EXERCISE DATA
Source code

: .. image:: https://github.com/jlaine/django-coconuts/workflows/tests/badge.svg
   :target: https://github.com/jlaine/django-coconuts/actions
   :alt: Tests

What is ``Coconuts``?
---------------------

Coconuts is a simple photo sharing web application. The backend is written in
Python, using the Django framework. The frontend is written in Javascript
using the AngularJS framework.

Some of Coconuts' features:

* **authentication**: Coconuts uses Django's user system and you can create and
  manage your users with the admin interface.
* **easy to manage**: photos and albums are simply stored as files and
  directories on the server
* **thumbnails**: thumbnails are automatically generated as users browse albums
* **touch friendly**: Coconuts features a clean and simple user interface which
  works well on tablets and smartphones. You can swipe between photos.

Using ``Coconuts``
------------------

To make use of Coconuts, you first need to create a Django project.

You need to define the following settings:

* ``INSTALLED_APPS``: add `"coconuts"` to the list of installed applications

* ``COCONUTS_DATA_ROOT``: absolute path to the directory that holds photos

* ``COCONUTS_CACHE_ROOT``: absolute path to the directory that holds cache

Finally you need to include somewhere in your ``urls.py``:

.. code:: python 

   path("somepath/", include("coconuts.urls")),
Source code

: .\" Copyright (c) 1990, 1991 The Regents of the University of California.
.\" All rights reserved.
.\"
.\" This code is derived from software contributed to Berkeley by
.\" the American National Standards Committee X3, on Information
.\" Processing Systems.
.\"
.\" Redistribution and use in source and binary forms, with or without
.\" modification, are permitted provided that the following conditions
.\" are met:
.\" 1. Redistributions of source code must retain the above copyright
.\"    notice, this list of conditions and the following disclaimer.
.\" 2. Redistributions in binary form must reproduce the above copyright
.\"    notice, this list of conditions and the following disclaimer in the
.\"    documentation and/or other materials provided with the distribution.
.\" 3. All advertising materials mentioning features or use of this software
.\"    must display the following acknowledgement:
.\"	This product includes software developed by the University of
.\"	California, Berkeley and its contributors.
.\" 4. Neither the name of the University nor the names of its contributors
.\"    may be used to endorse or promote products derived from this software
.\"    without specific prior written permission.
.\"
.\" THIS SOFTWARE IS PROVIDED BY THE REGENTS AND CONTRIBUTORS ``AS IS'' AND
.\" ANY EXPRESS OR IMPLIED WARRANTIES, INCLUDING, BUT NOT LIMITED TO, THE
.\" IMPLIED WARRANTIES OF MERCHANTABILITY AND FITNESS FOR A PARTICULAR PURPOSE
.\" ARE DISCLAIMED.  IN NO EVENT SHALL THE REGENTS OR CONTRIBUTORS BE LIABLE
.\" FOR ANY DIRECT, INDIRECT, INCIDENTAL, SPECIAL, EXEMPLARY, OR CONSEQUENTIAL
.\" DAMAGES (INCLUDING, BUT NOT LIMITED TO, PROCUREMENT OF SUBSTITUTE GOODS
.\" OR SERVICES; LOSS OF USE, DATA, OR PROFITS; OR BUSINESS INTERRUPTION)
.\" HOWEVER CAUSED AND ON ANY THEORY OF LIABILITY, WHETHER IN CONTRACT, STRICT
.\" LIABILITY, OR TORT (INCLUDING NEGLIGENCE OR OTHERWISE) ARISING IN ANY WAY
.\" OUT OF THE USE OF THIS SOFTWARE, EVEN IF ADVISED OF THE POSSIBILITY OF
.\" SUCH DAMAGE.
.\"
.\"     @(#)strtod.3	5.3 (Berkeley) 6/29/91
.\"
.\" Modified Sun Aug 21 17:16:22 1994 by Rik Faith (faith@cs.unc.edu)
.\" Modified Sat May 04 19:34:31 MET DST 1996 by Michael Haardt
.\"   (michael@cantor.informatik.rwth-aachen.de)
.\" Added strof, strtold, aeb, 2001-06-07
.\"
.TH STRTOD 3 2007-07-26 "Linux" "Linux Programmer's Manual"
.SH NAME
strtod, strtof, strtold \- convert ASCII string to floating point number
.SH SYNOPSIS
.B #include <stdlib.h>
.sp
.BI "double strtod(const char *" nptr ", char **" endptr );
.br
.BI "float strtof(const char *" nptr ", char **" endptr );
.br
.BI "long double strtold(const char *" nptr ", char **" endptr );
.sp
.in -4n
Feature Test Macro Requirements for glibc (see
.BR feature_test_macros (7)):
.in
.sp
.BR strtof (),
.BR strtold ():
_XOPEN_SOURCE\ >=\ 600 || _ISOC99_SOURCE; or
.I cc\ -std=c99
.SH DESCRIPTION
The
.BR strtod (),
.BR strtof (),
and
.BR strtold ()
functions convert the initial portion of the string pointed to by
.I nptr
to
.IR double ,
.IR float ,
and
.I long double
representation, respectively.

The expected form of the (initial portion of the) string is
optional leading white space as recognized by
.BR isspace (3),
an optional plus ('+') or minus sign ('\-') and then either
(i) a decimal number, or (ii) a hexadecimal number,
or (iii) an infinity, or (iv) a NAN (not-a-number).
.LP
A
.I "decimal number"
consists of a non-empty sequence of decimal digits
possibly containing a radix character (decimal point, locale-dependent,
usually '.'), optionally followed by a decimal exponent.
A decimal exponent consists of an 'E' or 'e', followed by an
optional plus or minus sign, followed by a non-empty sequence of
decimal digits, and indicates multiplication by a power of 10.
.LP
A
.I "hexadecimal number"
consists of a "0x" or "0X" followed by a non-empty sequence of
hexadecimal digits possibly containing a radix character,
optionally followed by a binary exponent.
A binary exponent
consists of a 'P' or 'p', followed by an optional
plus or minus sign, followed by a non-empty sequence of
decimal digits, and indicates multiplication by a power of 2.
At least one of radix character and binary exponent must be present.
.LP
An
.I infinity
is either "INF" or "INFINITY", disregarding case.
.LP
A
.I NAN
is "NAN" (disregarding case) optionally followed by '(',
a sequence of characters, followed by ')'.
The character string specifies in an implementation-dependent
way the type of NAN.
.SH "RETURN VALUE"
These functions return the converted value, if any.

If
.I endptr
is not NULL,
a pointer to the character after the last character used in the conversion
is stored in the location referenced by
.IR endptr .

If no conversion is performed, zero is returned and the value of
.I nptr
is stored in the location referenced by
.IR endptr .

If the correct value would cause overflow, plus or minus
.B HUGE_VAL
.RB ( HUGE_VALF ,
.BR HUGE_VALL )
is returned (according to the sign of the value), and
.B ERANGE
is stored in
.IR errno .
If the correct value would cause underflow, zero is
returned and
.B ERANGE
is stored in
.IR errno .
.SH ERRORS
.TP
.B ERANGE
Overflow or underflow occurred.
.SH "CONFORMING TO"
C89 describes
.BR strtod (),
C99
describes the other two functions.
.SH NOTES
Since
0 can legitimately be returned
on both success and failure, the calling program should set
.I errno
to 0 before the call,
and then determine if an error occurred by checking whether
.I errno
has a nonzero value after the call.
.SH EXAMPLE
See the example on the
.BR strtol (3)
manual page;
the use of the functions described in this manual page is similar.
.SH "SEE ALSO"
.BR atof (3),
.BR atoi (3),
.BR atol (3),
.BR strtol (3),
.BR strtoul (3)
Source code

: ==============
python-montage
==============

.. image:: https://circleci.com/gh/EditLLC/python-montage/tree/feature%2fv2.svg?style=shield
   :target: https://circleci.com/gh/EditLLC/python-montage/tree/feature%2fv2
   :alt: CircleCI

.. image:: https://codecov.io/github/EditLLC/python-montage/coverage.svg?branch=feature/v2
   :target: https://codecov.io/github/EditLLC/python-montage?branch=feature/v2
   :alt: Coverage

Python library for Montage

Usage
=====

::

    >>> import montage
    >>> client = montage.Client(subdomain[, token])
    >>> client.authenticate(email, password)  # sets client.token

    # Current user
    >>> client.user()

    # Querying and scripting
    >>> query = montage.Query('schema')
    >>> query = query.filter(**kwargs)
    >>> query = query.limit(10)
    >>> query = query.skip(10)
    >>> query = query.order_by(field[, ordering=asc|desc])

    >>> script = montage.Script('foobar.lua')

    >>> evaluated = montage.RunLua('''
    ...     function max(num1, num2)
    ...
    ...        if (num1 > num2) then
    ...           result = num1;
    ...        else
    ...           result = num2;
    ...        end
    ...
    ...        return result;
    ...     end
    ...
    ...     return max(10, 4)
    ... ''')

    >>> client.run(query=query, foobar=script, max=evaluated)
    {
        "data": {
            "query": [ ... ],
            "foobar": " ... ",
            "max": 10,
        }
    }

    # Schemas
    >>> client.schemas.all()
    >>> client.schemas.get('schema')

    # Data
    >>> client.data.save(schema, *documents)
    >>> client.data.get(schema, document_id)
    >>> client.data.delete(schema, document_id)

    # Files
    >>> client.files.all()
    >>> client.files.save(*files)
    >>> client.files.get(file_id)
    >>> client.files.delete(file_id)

TO-DO ITEM
Wherever the line holding "as files and" falls in the entries above, copy exactly from it through the line holding "A PARTICULAR PURPOSE", inclusive, and add nothing.

EXERCISE OUTPUT
* **easy to manage**: photos and albums are simply stored as files and
  directories on the server
* **thumbnails**: thumbnails are automatically generated as users browse albums
* **touch friendly**: Coconuts features a clean and simple user interface which
  works well on tablets and smartphones. You can swipe between photos.

Using ``Coconuts``
------------------

To make use of Coconuts, you first need to create a Django project.

You need to define the following settings:

* ``INSTALLED_APPS``: add `"coconuts"` to the list of installed applications

* ``COCONUTS_DATA_ROOT``: absolute path to the directory that holds photos

* ``COCONUTS_CACHE_ROOT``: absolute path to the directory that holds cache

Finally you need to include somewhere in your ``urls.py``:

.. code:: python 

   path("somepath/", include("coconuts.urls")),
Source code

: .\" Copyright (c) 1990, 1991 The Regents of the University of California.
.\" All rights reserved.
.\"
.\" This code is derived from software contributed to Berkeley by
.\" the American National Standards Committee X3, on Information
.\" Processing Systems.
.\"
.\" Redistribution and use in source and binary forms, with or without
.\" modification, are permitted provided that the following conditions
.\" are met:
.\" 1. Redistributions of source code must retain the above copyright
.\"    notice, this list of conditions and the following disclaimer.
.\" 2. Redistributions in binary form must reproduce the above copyright
.\"    notice, this list of conditions and the following disclaimer in the
.\"    documentation and/or other materials provided with the distribution.
.\" 3. All advertising materials mentioning features or use of this software
.\"    must display the following acknowledgement:
.\"	This product includes software developed by the University of
.\"	California, Berkeley and its contributors.
.\" 4. Neither the name of the University nor the names of its contributors
.\"    may be used to endorse or promote products derived from this software
.\"    without specific prior written permission.
.\"
.\" THIS SOFTWARE IS PROVIDED BY THE REGENTS AND CONTRIBUTORS ``AS IS'' AND
.\" ANY EXPRESS OR IMPLIED WARRANTIES, INCLUDING, BUT NOT LIMITED TO, THE
.\" IMPLIED WARRANTIES OF MERCHANTABILITY AND FITNESS FOR A PARTICULAR PURPOSE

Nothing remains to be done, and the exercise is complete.